Fragment tekstu

„Milczący świadkowie Imperium”. Przedstawiamy przewodnik po Twierdzy Grodzieńskiej


Prezentacja książki „Przez pożary wojen światowych” w Grodnie

Grodzieńscy historycy Dzmitryj Lucik i Alaksandr Siemianczuk proponują nietypową turystyczną wędrówkę po betonowych fortach, które pozostały z czasów I wojny światowej.

System umocnień wojskowych planowano zbudować w Grodnie już w połowie XIX wieku, gdy miasto leżało w Imperium Rosyjskim. Pomysł udało się zrealizować w latach 80-tych XIX wieku, gdy za miastem stanęły pierwsze fortyfikacje ziemne, które później dały nazwę jednej z grodzieńskich dzielnic – Forty.

Na początku XX wieku u dowództwa pojawiły się potężne plany przebudowy umocnień. Przez 10 lat dowództwo zastanawiało się, a potem planowało, jak uczynić z miasta przyczółek imperium. Ostatecznie, w 1912 roku car Mikołaj II zdecydował o wzniesieniu współczesnej Twierdzy Grodzieńskiej, która stała się jednym z ostatnich wielkich projektów Imperium Rosyjskiego.

Jednak wybuch pierwszej wojny światowej przerwał budowę twierdzy. Ukończonych zostało kilka fortów, które wzięły udział w walkach na froncie rosyjsko-niemieckim.

Autorzy przewodnika Alaksandr Siemianczuk (po lewej) i Dzmitryj Lucik (po prawej)

Po przejęciu umocnień, pewne zmiany wprowadziły w nich wojska niemieckie. W 1920 roku twierdza została użyta przez Wojsko Polskie w walce z bolszewikami. A do 1930 roku fortyfikacje w ogóle straciły znaczenie. Forty się zestarzały, a Grodno straciło status miasta-twierdzy.

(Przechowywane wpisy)
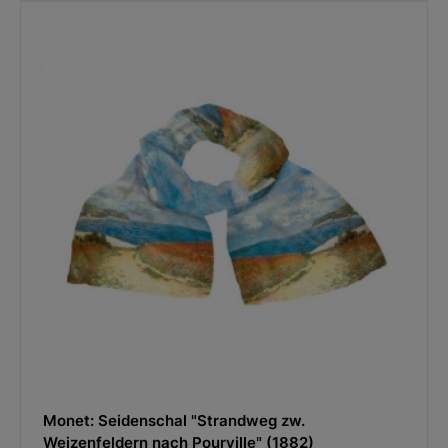
Monet: Seidenschal "Strandweg zw.
Weizenfeldern nach Pourville" (1882)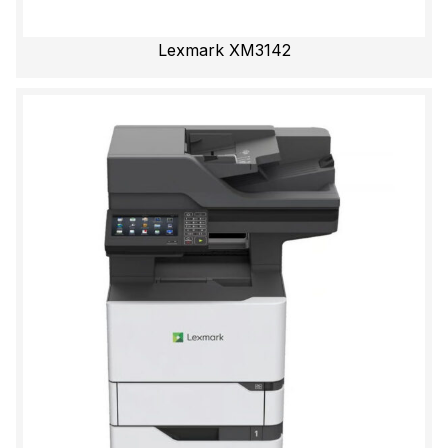
Lexmark XM3142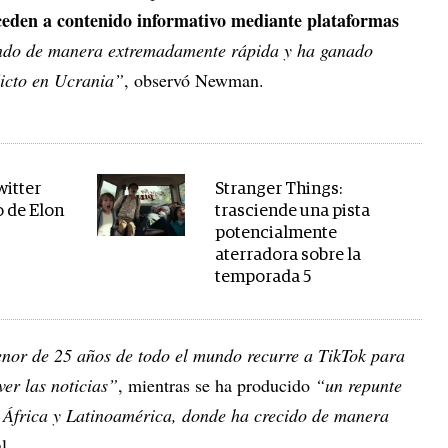
cceden a contenido informativo mediante plataformas
endo de manera extremadamente rápida y ha ganado
licto en Ucrania”
, observó Newman.
witter
Stranger Things:
o de Elon
trasciende una pista
potencialmente
aterradora sobre la
temporada 5
or de 25 años de todo el mundo recurre a TikTok para
ver las noticias”
, mientras se ha producido
“un repunte
n África y Latinoamérica, donde ha crecido de manera
l.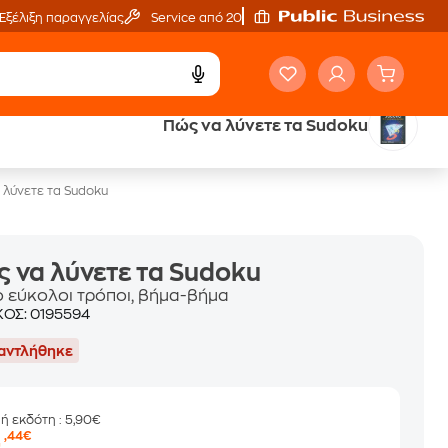
Εξέλιξη παραγγελίας
Service από 20'
Πώς να λύνετε τα Sudoku
ά
Έλα στον κόσμο
των ηχητικών βιβλίων
 λύνετε τα Sudoku
 να λύνετε τα Sudoku
ιο εύκολοι τρόποι, βήμα-βήμα
ΚΟΣ:
0195594
αντλήθηκε
μή εκδότη
: 5,90€
4
,44€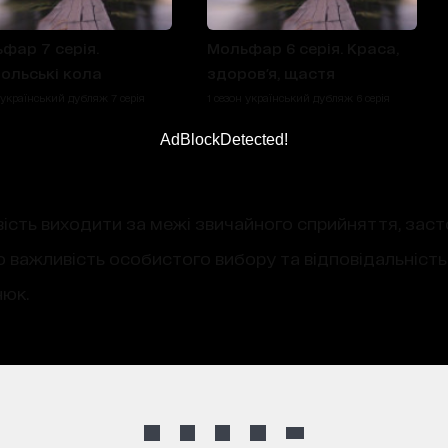
фар 7 серія.
Мольфар 6 серія. Краса,
ольські кола
здоров'я, щастя
 український дубляж 7 серія
1 сезон український дубляж 6 серія
AdBlockDetected!
вість виходити за межі звичайного сприйняття, зас
о важливість особистого вибору та відповідальність 
нюк.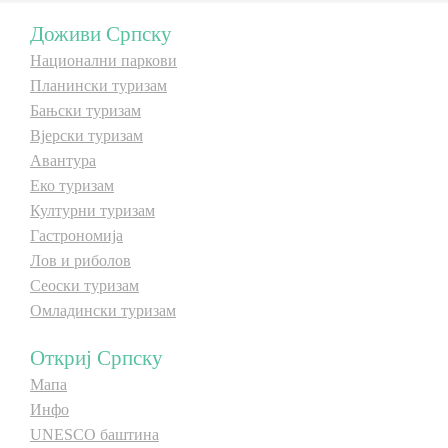
Доживи Српску
Дестинације
Национални паркови
Планински туризам
Списак дестинација
Бањски туризам
Вјерски туризам
Авантура
Мапа дестинација
Еко туризам
Културни туризам
Манифестације
Гастрономија
Лов и риболов
Смјештај
Сеоски туризам
Мултимедија
Омладински туризам
Откриј Српску
Фото
Мапа
Инфо
Видео
UNESCO баштина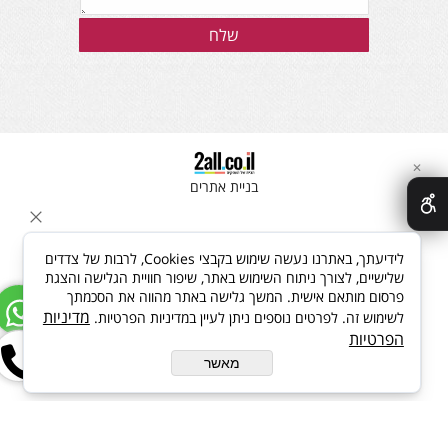
✕
בניית אתרים
לידיעתך, באתרנו נעשה שימוש בקבצי Cookies, לרבות של צדדים
שלישיים, לצורך ניתוח השימוש באתר, שיפור חוויית הגלישה והצגת
פרסום מותאם אישית. המשך גלישה באתר מהווה את הסכמתך
מדיניות
לשימוש זה. לפרטים נוספים ניתן לעיין במדיניות הפרטיות.
הפרטיות
מאשר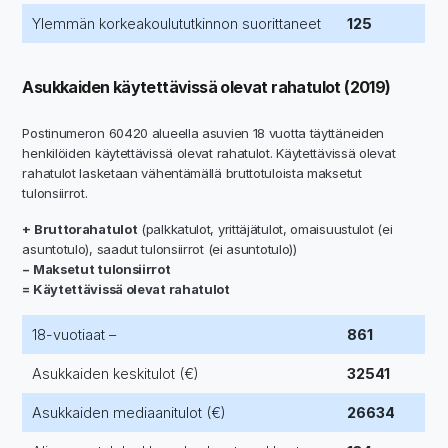
Ylemmän korkeakoulututkinnon suorittaneet
125
Asukkaiden käytettävissä olevat rahatulot (2019)
Postinumeron 60420 alueella asuvien 18 vuotta täyttäneiden
henkilöiden käytettävissä olevat rahatulot. Käytettävissä olevat
rahatulot lasketaan vähentämällä bruttotuloista maksetut
tulonsiirrot.
+ Bruttorahatulot
(palkkatulot, yrittäjätulot, omaisuustulot (ei
asuntotulo), saadut tulonsiirrot (ei asuntotulo))
− Maksetut tulonsiirrot
= Käytettävissä olevat rahatulot
18-vuotiaat –
861
Asukkaiden keskitulot (€)
32541
Asukkaiden mediaanitulot (€)
26634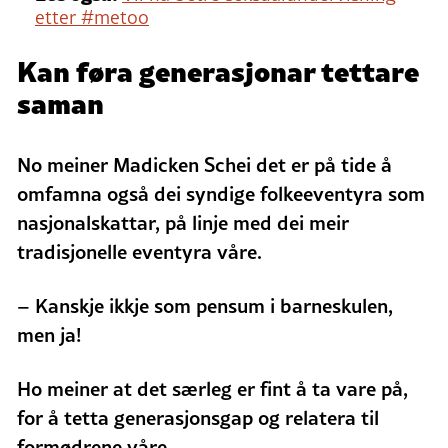
etter #metoo
Kan føra generasjonar tettare
saman
No meiner Madicken Schei det er på tide å
omfamna også dei syndige folkeeventyra som
nasjonalskattar, på linje med dei meir
tradisjonelle eventyra våre.
– Kanskje ikkje som pensum i barneskulen,
men ja!
Ho meiner at det særleg er fint å ta vare på,
for å tetta generasjonsgap og relatera til
formødrene våre.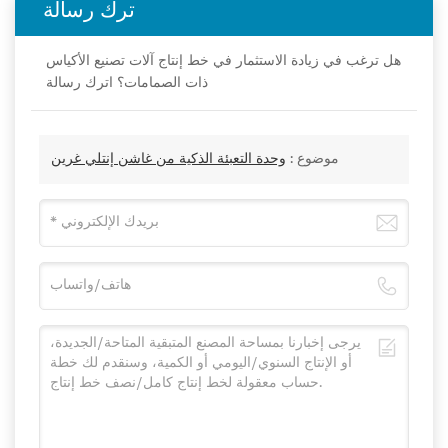
ترك رسالة
هل ترغب في زيادة الاستثمار في خط إنتاج آلات تصنيع الأكياس
ذات الصمامات؟ اترك رسالة
موضوع :
وحدة التعبئة الذكية من غاشن إنتلي غرين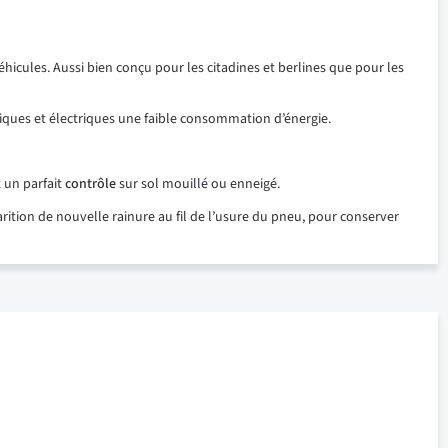
icules. Aussi bien conçu pour les citadines et berlines que pour les
iques et électriques une faible consommation d’énergie.
 un parfait
contrôle
sur sol mouillé ou enneigé.
ition de nouvelle rainure au fil de l’usure du pneu, pour conserver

Do zrobienia
1. Wydrukuj dokładnie fragment tekstu o Twierdzy Grodzieńskiej, zaczynając od „System umocnień wojskowych” i kończąc na „na froncie rosyjsko-niemieckim.”.
2. Napisz, co następuje dalej w tekście o Twierdzy Grodzieńskiej, zaczynając zaraz po jego ostatnim zdaniu.
Wpisy to osobny materiał, niezależny od tekstu o Twierdzy Grodzieńskiej.

Odpowiedzi pisemne
1.
System umocnień wojskowych planowano zbudować w Grodnie już w połowie XIX wieku, gdy miasto leżało w Imperium Rosyjskim. Pomysł udało się zrealizować w latach 80-tych XIX wieku, gdy za miastem stanęły pierwsze fortyfikacje ziemne, które później dały nazwę jednej z grodzieńskich dzielnic – Forty.

Na początku XX wieku u dowództwa pojawiły się potężne plany przebudowy umocnień. Przez 10 lat dowództwo zastanawiało się, a potem planowało, jak uczynić z miasta przyczółek imperium. Ostatecznie, w 1912 roku car Mikołaj II zdecydował o wzniesieniu współczesnej Twierdzy Grodzieńskiej, która stała się jednym z ostatnich wielkich projektów Imperium Rosyjskiego.

Jednak wybuch pierwszej wojny światowej przerwał budowę twierdzy. Ukończonych zostało kilka fortów, które wzięły udział w walkach na froncie rosyjsko-niemieckim.

2.
Przez kilka dziesięcioleci umocnienia zarastały krzakami i lasem, albo przemieniały się w śmietnisko. I dopiero w ostatnich latach, gdy wzrosło zainteresowanie historią I wojną światową, grodzieńskie forty, zostały oczyszczone i są teraz jednym z ciekawych punktów turystycznych pod Grodnem.

Szlakiem fortyfikacji

By taką wędrówkę było łatwiej zorganizować, historycy Dzmitryj Lusik i Alaksandr Siemiarnczuk stworzyli kolorowy ilustrowany przewodnik, w którym namawiają czytelników do założenia adidasów, wzięcia dobrej latarki i wybrania się na wędrówkę po fortach, bunkrach, szybach i piwnicach czasów I wojny światowej.

Twierdza Grodno powinno tworzyć 13 fortów, ale do książki trafiło 5 najbardziej znanych i najlepiej zachowanych. Wszystkie zostały zbudowane 10-15 kilometrów od granic miasta. Każdy z nich ma swoją własną historię.

Zlany krwią

Świadkiem najtragiczniejszych wydarzeń stał się fort nr II, nazywany Fortem Naumowickim. Na skraju fortecznej drogi, Niemcy rozstrzeliwali jeńców sowieckich. W latach 1942-1943 przeprowadzono tu kilka masowych rozstrzelań.

W październiku 1942 po zamachu polskich partyzantów na niemieckiego oficera, Niemcy wzięli 100 zakładników spośród mieszkańców miasta. Po prośbach rodzin, większość z nich wypuszczono. Jednak 25 zakładników zabito w Forcie II.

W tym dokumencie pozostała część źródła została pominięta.